Ibogaine for Opiate Addiction Treatment: Miracle Cure or Illegal and Dangerous?
Wondering about ibogaine addiction treatment? Can it really interrupt addiction, ease withdrawal symptoms and eliminate drug cravings. Read on to learn more about how it works, what to expect and the risks of use.
Ibogaine is a potent hallucinogenic drug that is derived from the African shrub, Tabernanthe Iboga. The substance has been used in spiritual ceremonies in Western Africa for generations but has more recently become known as an addiction treatment medication that greatly reduces the severity of opioid (heroin) withdrawal symptoms and also reduces cravings for substances such as alcohol, cocaine, methamphetamine and nicotine.1
Ibogaine remains an illegal schedule 1 drug in the US but it is legal for use in many countries of the world. Its addiction treatment properties were discovered in the 1960’s but for various reasons (including its illegality in America) there remains a dearth of clinical research on its effectiveness. Nevertheless, scant research data is countered by a growing body of anecdotal evidence on its effectiveness and there are now many ibogaine therapy clinics in existence in the Caribbean, in Canada and Mexico and across Europe.
How Does Ibogaine Work as Addiction Treatment?
Although ibogaine remains an experimental and poorly studied drug, proponents of the shamanic hallucinogen say that it:
- Almost immediately stops opioid withdrawal symptoms.
- Reduces drug cravings.

------------------------------------

**Work to complete**:
1 – According to the ibogaine article, which African shrub is ibogaine derived from?
2 – From the ibogaine article, retype word for word the passage that begins at the words "How Does Ibogaine" and stops after the words "Reduces drug cravings.".
The records below are separate material with no connection to the ibogaine article.

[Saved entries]
------------------------------------

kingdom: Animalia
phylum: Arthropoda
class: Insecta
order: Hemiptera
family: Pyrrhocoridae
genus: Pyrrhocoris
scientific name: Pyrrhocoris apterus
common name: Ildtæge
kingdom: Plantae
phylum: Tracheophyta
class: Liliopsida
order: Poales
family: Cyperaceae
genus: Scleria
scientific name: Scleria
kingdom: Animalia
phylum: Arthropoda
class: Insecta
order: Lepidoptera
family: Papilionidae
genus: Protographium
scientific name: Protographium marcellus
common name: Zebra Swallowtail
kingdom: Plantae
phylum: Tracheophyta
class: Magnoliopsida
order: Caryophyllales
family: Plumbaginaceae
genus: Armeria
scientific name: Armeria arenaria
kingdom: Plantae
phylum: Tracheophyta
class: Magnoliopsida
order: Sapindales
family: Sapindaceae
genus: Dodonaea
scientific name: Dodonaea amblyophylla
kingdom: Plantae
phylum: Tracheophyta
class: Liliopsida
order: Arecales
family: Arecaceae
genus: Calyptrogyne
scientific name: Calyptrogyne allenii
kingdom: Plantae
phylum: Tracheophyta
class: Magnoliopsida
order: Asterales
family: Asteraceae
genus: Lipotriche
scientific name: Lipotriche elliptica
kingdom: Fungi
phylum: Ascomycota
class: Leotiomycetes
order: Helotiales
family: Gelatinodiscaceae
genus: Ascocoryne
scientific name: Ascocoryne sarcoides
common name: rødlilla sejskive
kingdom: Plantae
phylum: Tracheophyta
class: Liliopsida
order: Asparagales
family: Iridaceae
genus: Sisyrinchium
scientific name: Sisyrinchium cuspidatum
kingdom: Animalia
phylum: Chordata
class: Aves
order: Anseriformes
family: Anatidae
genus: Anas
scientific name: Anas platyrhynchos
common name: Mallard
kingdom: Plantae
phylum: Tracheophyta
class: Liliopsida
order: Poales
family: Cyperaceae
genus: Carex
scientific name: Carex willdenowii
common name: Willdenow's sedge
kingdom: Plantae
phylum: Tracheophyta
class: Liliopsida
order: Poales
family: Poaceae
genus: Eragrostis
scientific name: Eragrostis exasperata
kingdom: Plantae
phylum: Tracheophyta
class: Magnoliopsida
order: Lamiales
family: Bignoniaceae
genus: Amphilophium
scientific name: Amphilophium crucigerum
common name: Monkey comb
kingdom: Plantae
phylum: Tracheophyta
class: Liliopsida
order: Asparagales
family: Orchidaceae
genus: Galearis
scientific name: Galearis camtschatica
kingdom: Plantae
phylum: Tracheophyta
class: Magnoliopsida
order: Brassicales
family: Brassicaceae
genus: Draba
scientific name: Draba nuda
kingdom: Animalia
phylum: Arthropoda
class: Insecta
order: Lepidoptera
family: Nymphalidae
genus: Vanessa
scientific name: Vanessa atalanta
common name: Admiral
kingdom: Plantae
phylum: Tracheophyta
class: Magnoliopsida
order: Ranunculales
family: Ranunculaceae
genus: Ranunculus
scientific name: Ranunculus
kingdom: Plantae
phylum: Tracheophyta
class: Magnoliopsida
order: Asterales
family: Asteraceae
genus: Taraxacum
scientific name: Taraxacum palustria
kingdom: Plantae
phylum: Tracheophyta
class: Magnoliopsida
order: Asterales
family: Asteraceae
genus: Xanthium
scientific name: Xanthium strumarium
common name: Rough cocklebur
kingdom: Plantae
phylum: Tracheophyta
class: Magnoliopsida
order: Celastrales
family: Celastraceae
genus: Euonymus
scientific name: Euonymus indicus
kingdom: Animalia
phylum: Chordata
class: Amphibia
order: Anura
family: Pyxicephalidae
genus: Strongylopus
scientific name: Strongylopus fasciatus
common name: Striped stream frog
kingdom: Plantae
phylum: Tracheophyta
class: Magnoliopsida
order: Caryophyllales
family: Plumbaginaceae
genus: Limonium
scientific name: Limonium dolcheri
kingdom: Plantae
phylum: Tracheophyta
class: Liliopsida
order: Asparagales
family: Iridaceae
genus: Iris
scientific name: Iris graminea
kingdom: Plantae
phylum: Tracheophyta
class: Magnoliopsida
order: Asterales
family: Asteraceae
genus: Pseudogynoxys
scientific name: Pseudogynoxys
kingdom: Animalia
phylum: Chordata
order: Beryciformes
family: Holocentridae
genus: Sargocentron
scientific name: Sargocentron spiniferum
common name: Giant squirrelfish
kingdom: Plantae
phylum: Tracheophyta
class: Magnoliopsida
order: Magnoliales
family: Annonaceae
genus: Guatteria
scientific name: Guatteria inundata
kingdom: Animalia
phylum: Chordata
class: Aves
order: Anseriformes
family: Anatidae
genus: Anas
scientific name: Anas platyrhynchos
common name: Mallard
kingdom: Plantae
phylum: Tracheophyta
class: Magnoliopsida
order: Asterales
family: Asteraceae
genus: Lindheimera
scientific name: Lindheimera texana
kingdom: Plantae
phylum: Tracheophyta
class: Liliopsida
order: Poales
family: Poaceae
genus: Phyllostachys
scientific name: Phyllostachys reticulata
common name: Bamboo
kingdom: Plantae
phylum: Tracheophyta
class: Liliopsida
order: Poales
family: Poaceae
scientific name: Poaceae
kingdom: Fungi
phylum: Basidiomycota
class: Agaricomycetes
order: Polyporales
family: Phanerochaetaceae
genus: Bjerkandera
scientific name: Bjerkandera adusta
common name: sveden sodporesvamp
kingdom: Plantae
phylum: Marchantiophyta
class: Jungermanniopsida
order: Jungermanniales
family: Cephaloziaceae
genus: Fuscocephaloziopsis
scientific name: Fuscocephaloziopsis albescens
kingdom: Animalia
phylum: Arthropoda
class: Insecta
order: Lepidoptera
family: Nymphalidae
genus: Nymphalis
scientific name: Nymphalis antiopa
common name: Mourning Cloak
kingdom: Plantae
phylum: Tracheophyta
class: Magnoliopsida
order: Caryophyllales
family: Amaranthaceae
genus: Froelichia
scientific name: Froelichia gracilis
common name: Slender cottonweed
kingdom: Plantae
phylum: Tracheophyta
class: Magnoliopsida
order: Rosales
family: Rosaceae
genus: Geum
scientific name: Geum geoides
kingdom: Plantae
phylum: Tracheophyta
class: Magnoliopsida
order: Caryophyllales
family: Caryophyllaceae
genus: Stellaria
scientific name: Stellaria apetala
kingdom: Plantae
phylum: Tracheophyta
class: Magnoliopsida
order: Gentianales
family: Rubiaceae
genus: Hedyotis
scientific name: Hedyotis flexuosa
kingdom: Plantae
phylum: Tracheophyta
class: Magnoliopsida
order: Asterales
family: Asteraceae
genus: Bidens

------------------------------------

**Expected outputs**:
1 – Tabernanthe Iboga

2 –
How Does Ibogaine Work as Addiction Treatment?
Although ibogaine remains an experimental and poorly studied drug, proponents of the shamanic hallucinogen say that it:
- Almost immediately stops opioid withdrawal symptoms.
- Reduces drug cravings.